CHAMBERLAIN, PHOTOGRAPHED BY BRIGID POLK FOR INTERVIEW IN 1973
John Chamberlain, the quintessentially American artist who straddled Abstract Expressionism, Pop and Minimalism, died yesterday in Manhattan. His peripatetic life took the artist from his native Rochester, Indiana, to the Art Institute of Chicago, where he dropped out after only a year-and-a-half, faulting the staff for being narrow-minded. In 1955 he arrived at Black Mountain College, where he settled on sculpture as his primary medium.
Much of Chamberlain’s education can be said to have taken place in New York bars like The Cedar Tavern and Max’s Kansas City during boozy nights spent with New York School luminaries Jackson Pollock and Franz Kline along with Andy Warhol’s clique of demimondaines. His antics there (he was once arrested for drunken fisticuffs with a police officer) gave him a reputation as something of a bad-boy artist.
The sculptures he is best known for—large, bright, abstract assemblages of junked car metal—are syntheses of the archly formal expressionist tradition and the candy-colored consumerist commentary of Pop. His singular vision combined a raw, masculine destruction of his source material with elegant, gestural touches in the finished pieces. Over his long career, Chamberlain also worked in photography and film. He is the director of the cult-classic experimental film The Secret Life of Hernando Cortez starring Taylor Mead and Ultra Violet, and just this year showed large photographic experiments at Steven Kasher Gallery.
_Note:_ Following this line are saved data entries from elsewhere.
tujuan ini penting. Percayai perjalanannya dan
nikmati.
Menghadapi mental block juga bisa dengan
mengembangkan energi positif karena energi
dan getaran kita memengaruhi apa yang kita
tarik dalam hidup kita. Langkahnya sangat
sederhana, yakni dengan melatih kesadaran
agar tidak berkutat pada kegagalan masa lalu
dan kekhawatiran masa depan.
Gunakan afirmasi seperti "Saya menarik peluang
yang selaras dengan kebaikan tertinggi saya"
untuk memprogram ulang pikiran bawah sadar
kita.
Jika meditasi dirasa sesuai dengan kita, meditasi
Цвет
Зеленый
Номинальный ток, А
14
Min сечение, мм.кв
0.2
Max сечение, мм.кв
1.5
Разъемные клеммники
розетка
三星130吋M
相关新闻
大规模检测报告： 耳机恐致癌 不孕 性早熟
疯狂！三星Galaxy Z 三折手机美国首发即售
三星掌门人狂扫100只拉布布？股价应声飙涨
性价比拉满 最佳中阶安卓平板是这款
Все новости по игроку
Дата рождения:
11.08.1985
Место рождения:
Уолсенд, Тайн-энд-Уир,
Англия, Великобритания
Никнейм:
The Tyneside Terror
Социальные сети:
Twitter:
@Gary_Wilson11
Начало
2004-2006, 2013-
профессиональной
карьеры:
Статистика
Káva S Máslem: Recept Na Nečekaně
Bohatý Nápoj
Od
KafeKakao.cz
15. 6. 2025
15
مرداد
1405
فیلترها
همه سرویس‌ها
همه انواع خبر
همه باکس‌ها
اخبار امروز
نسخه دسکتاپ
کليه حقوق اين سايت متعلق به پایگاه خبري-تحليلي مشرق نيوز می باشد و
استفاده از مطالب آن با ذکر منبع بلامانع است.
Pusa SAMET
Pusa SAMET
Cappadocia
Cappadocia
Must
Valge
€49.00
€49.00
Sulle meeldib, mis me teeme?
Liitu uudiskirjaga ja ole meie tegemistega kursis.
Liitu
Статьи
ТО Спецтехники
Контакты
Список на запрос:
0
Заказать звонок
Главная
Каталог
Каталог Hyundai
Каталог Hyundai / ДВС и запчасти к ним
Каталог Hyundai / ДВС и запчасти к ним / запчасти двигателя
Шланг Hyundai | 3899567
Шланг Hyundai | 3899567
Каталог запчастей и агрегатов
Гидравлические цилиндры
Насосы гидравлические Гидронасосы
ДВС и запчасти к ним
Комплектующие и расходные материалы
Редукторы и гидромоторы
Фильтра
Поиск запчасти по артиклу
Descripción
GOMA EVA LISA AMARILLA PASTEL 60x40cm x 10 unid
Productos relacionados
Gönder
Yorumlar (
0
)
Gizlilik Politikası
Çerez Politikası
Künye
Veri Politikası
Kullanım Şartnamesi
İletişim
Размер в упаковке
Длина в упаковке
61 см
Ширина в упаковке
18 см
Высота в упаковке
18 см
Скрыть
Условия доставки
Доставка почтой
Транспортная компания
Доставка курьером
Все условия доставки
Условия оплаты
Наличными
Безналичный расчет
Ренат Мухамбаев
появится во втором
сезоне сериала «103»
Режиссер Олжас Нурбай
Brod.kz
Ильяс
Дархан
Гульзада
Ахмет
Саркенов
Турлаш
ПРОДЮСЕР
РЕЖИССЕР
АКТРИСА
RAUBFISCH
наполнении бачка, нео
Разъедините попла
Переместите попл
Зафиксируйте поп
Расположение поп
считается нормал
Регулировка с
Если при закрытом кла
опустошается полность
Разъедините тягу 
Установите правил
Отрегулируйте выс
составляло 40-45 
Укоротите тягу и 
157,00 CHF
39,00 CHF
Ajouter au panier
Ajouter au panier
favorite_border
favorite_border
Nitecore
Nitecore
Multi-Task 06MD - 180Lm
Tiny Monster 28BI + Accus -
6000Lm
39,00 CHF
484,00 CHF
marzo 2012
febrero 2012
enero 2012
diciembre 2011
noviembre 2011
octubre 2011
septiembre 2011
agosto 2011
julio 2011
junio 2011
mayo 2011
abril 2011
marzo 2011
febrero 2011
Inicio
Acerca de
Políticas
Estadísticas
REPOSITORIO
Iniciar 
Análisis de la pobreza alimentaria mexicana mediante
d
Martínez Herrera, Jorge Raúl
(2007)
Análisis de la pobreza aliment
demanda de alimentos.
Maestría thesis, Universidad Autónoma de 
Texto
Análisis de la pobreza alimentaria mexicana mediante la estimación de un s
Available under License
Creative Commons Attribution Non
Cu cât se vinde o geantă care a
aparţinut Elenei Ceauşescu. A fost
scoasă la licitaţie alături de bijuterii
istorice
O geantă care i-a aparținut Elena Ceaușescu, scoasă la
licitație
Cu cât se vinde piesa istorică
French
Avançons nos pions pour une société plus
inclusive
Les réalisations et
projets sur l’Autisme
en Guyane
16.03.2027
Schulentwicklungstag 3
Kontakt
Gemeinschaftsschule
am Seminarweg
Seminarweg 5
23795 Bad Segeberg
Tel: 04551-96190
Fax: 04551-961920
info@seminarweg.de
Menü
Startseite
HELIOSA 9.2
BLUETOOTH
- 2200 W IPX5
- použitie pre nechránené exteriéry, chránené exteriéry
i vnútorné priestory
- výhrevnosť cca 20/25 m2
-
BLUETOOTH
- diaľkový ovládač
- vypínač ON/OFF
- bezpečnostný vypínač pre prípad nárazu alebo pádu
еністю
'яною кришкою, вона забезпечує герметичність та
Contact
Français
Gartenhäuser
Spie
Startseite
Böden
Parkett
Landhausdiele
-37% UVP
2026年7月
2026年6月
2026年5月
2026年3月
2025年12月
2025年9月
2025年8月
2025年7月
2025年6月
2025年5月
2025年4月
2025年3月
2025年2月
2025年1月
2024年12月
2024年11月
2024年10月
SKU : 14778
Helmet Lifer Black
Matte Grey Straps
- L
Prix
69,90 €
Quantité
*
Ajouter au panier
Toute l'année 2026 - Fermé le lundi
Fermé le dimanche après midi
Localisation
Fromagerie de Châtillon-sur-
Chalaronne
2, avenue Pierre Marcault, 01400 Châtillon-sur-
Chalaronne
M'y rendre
Chamberlain represented the United States at the Venice Biennale in 1964, and his first retrospective was at the Guggenheim museum in 1971. Over the course of his prolific career, he had studios in New York, New Mexico, Florida, Connecticut, and finally Shelter Island, where several works-in-progress remain. He was represented by Pace until a public split last year, when he defected to Gagosian. The Guggenheim is planning another retrospective of his work in February 2012.